* WORK REQUIRED: Can you turn everything in the listing below, from the line containing "kingdom: Plantae" down to the line containing "scientific name: Verbascum thapsus", both included, into a two-column CSV with the headers field and value? Put one row per line, with each part in its own quoted field and any line breaks changed to spaces.

-- Start of GIVEN INFORMATION --

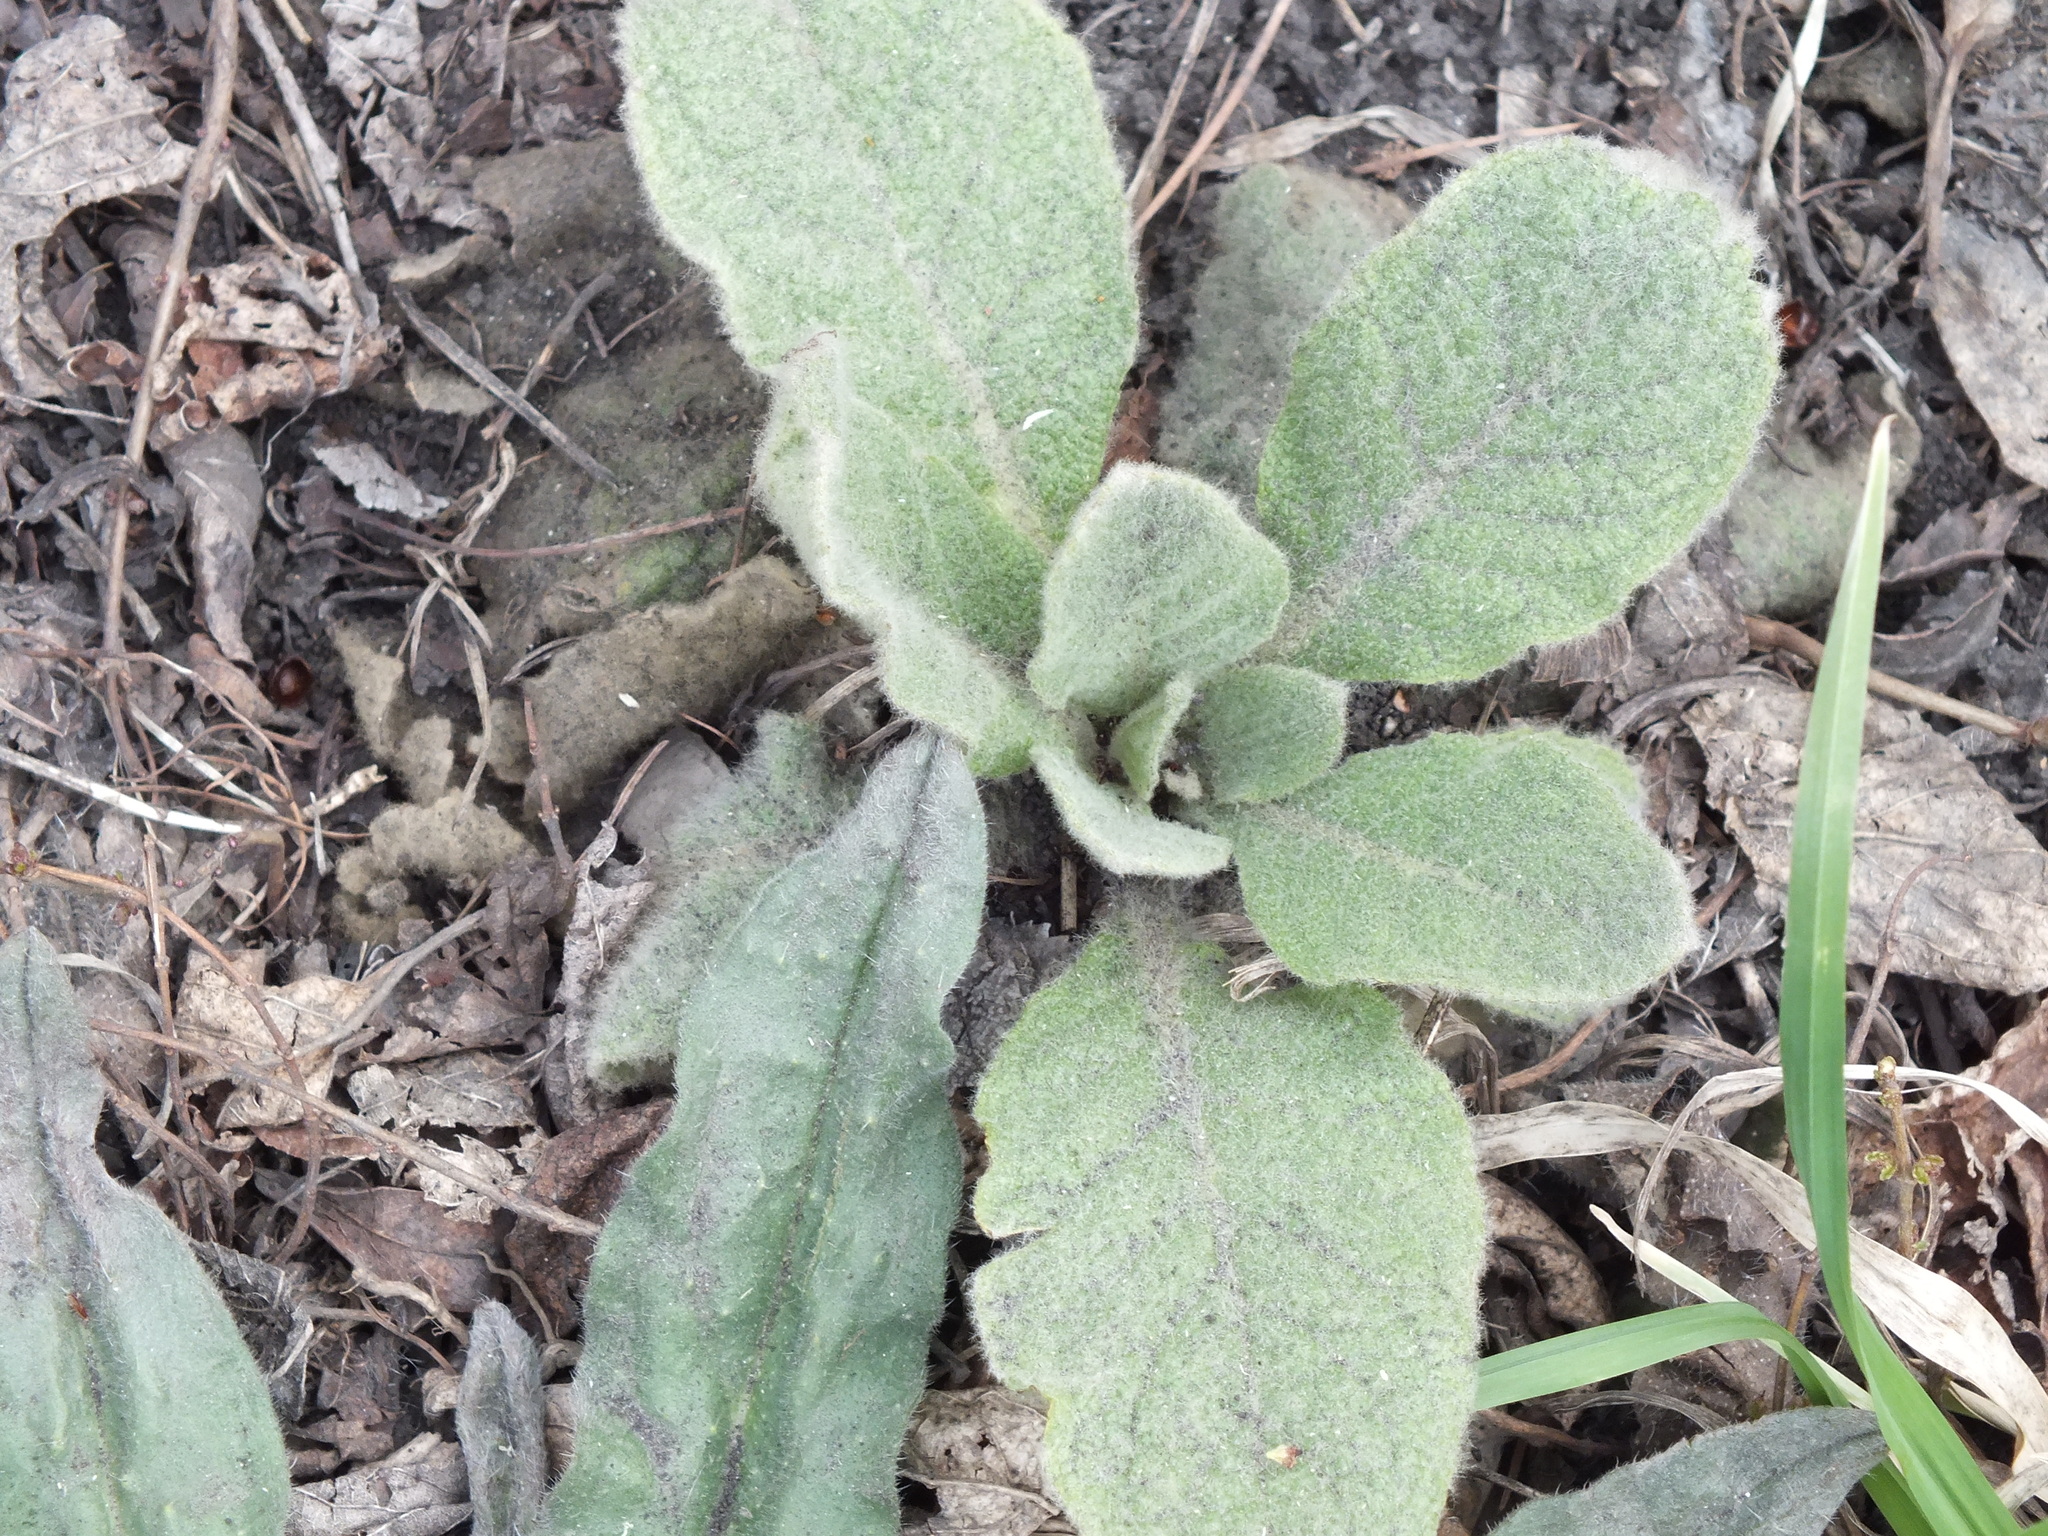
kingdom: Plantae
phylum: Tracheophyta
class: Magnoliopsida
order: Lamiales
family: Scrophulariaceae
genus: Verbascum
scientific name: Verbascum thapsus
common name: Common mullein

-- End of GIVEN INFORMATION --
-- Start of GIVEN INFORMATION --

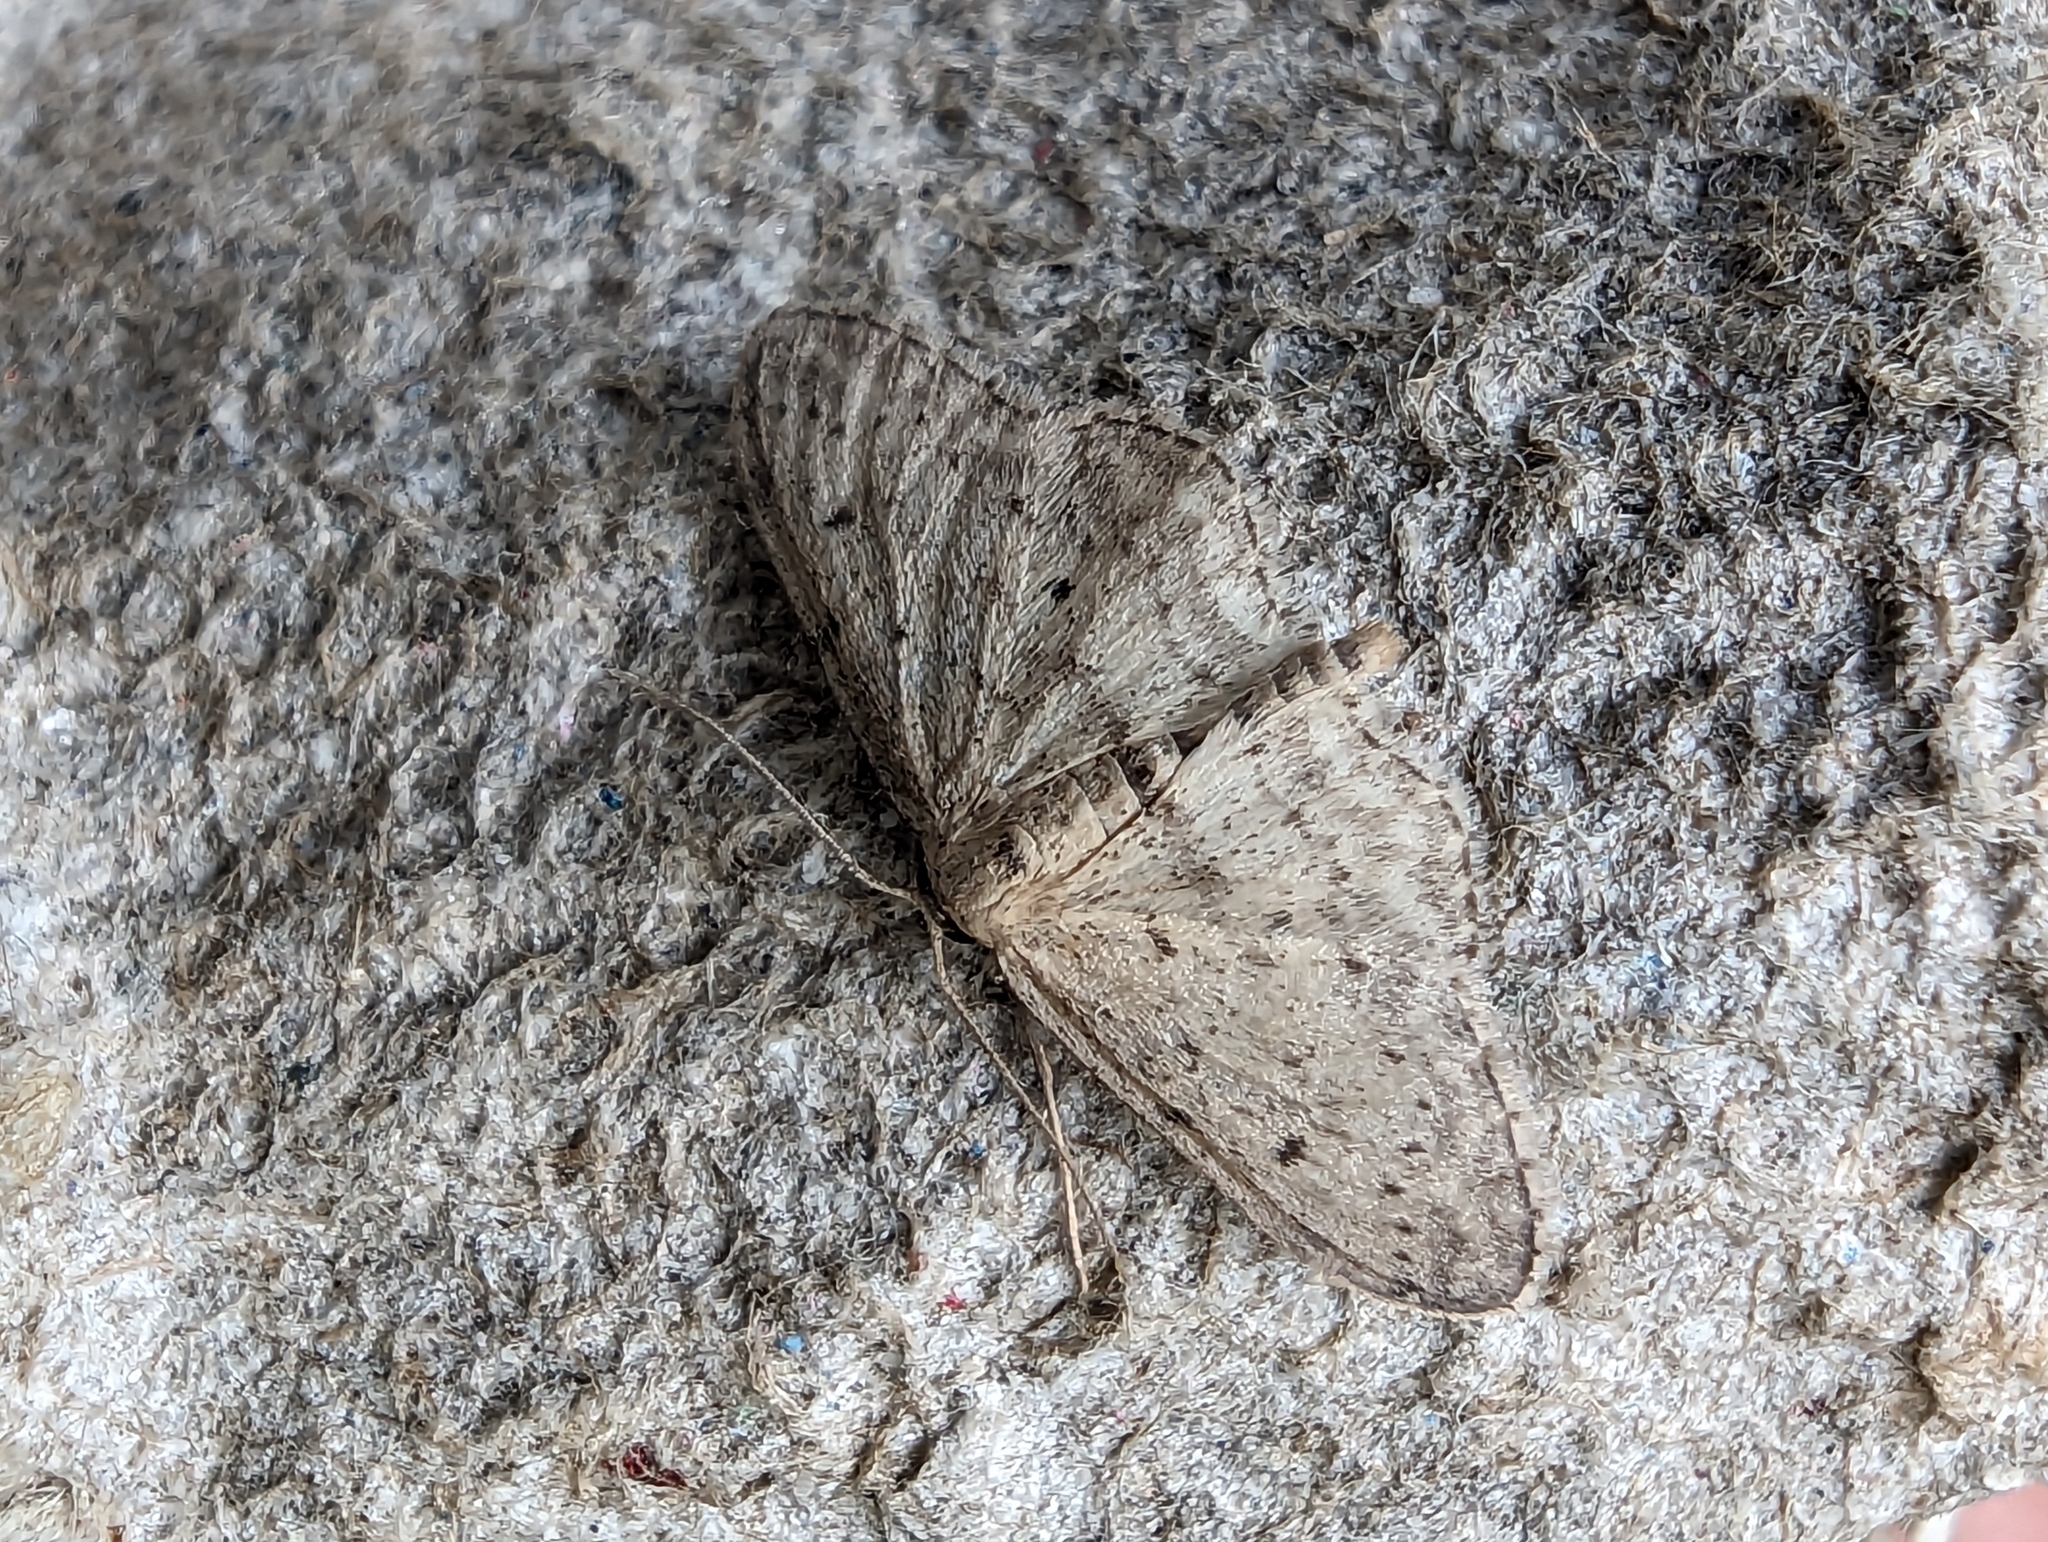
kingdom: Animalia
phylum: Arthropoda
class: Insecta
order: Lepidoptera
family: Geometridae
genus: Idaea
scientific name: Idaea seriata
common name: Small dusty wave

-- End of GIVEN INFORMATION --
-- Start of GIVEN INFORMATION --

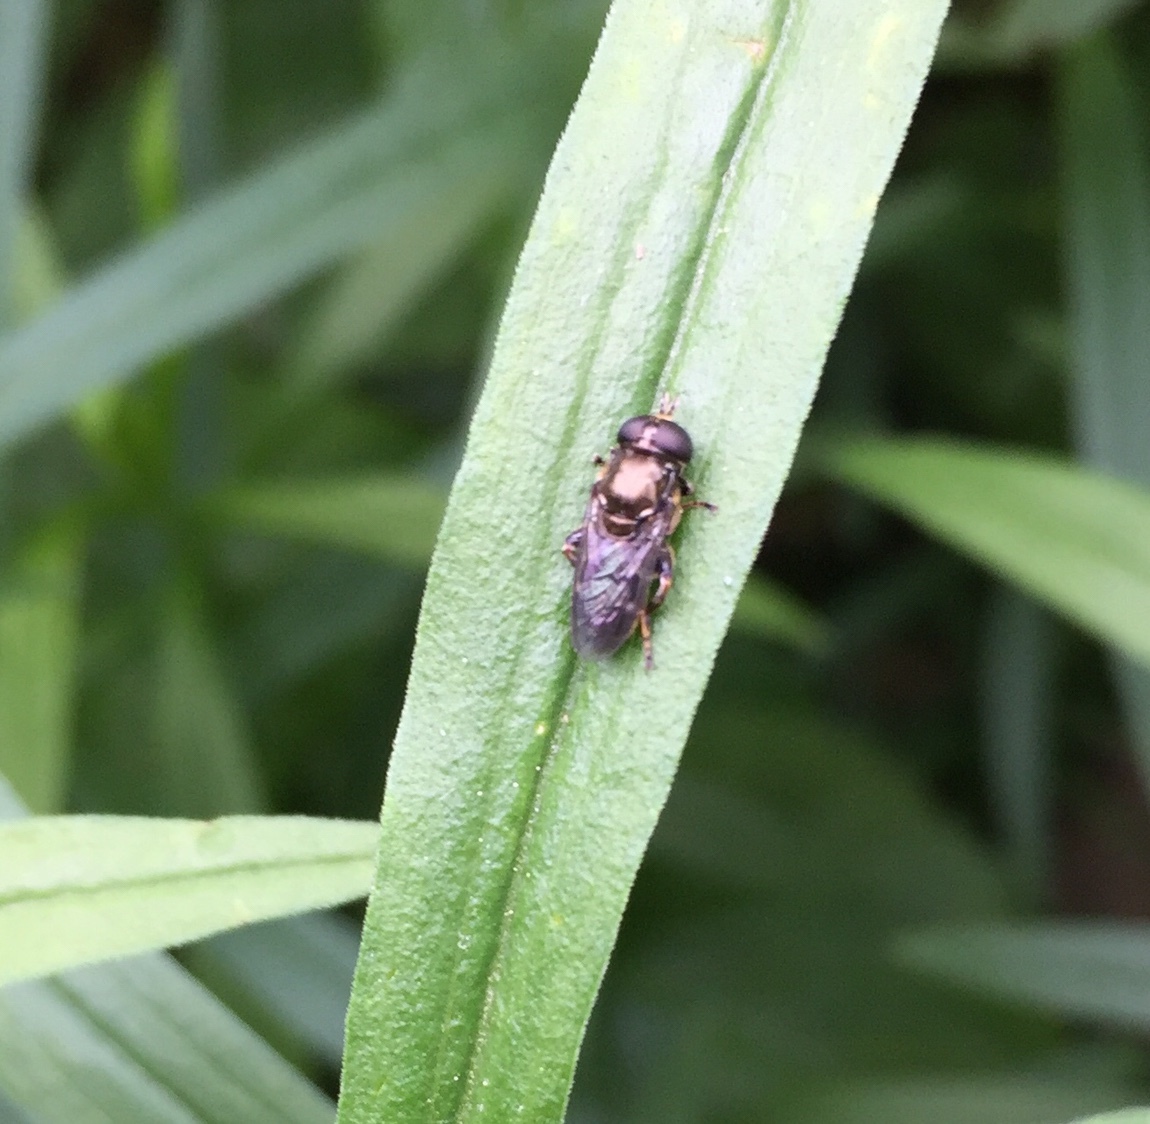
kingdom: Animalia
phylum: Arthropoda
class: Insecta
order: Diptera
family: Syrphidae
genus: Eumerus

-- End of GIVEN INFORMATION --

* RESULT FOR THIS TASK:
field,value
"kingdom:","Plantae"
"phylum:","Tracheophyta"
"class:","Magnoliopsida"
"order:","Lamiales"
"family:","Scrophulariaceae"
"genus:","Verbascum"
"scientific name:","Verbascum thapsus"